Transcribed page contents:
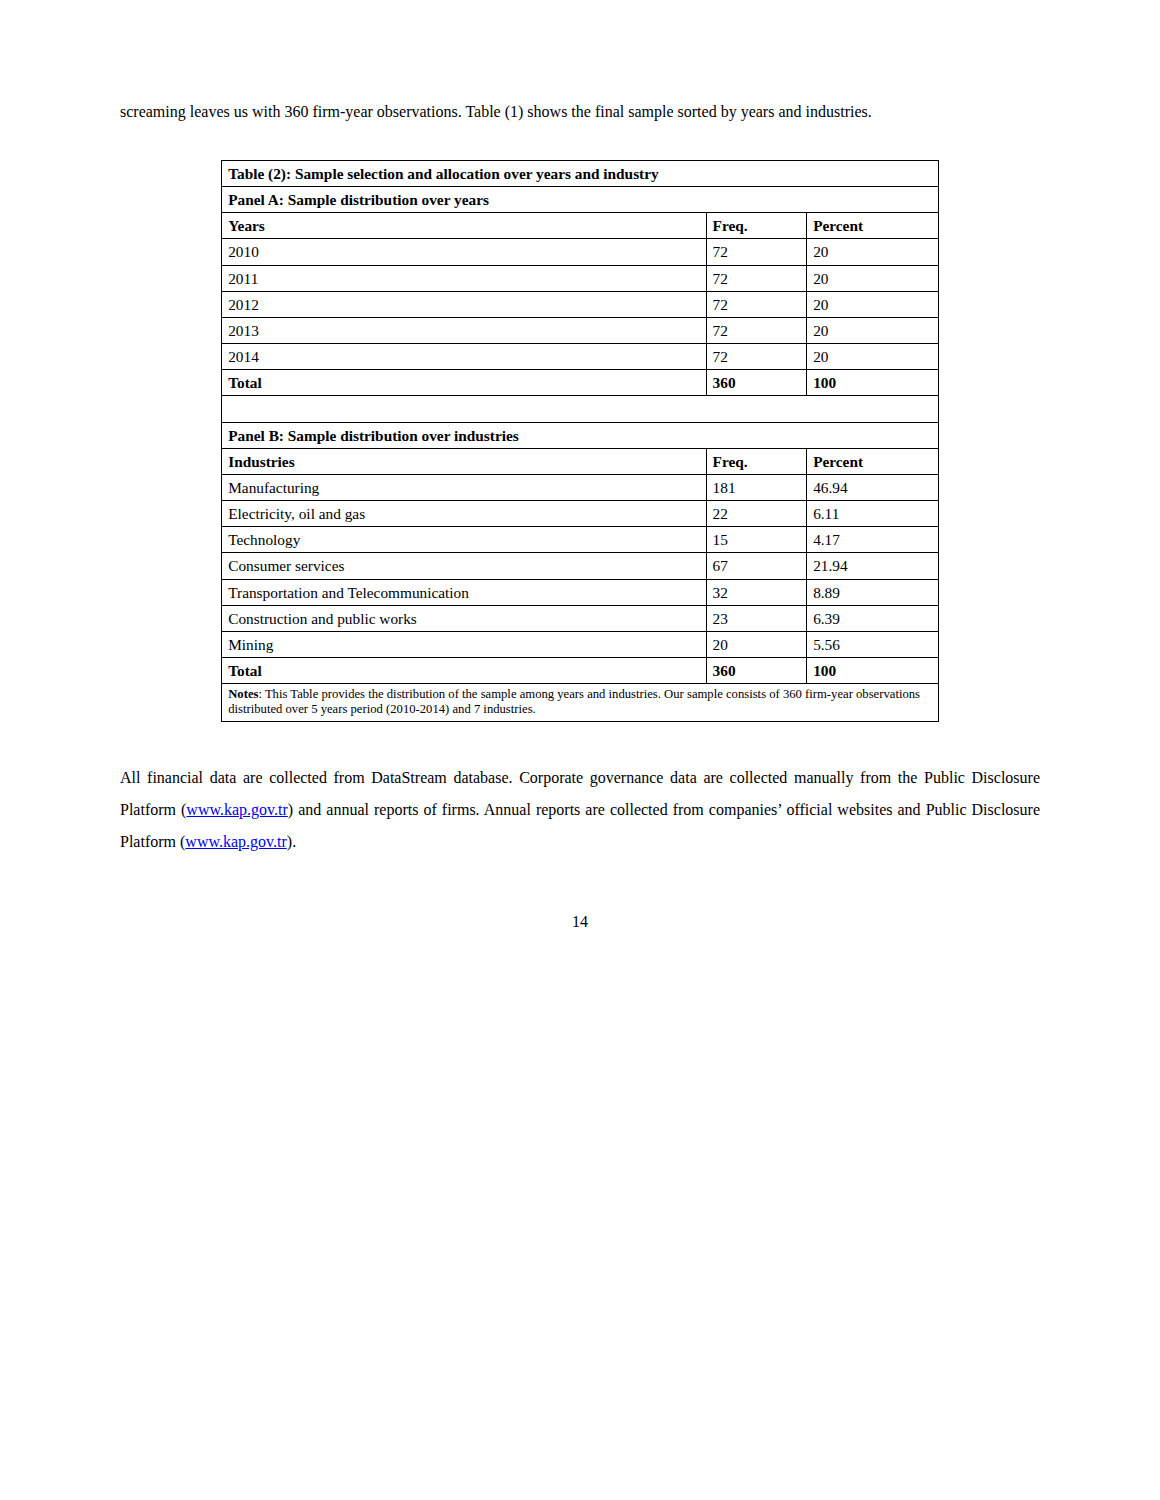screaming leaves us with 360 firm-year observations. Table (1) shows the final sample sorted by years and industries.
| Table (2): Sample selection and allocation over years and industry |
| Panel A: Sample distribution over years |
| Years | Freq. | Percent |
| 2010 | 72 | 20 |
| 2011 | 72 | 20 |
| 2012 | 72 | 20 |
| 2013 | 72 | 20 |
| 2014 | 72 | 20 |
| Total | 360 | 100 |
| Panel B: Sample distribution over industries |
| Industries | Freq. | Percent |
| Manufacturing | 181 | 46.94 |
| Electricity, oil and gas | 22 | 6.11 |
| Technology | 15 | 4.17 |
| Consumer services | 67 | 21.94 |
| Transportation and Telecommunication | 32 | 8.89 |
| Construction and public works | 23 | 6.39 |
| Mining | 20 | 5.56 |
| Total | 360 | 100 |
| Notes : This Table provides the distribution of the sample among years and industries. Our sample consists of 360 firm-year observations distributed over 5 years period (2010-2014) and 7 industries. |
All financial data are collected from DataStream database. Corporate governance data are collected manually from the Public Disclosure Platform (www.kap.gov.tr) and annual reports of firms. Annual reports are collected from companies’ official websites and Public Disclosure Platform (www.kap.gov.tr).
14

= What you should do =
Write the lines out verbatim, from the one with "67 | 21.94 |" through the last line of the entries, and stop there.

= Answer to this exercise =
| Consumer services | 67 | 21.94 |
| Transportation and Telecommunication | 32 | 8.89 |
| Construction and public works | 23 | 6.39 |
| Mining | 20 | 5.56 |
| Total | 360 | 100 |
| Notes : This Table provides the distribution of the sample among years and industries. Our sample consists of 360 firm-year observations distributed over 5 years period (2010-2014) and 7 industries. |
All financial data are collected from DataStream database. Corporate governance data are collected manually from the Public Disclosure Platform (www.kap.gov.tr) and annual reports of firms. Annual reports are collected from companies’ official websites and Public Disclosure Platform (www.kap.gov.tr).
14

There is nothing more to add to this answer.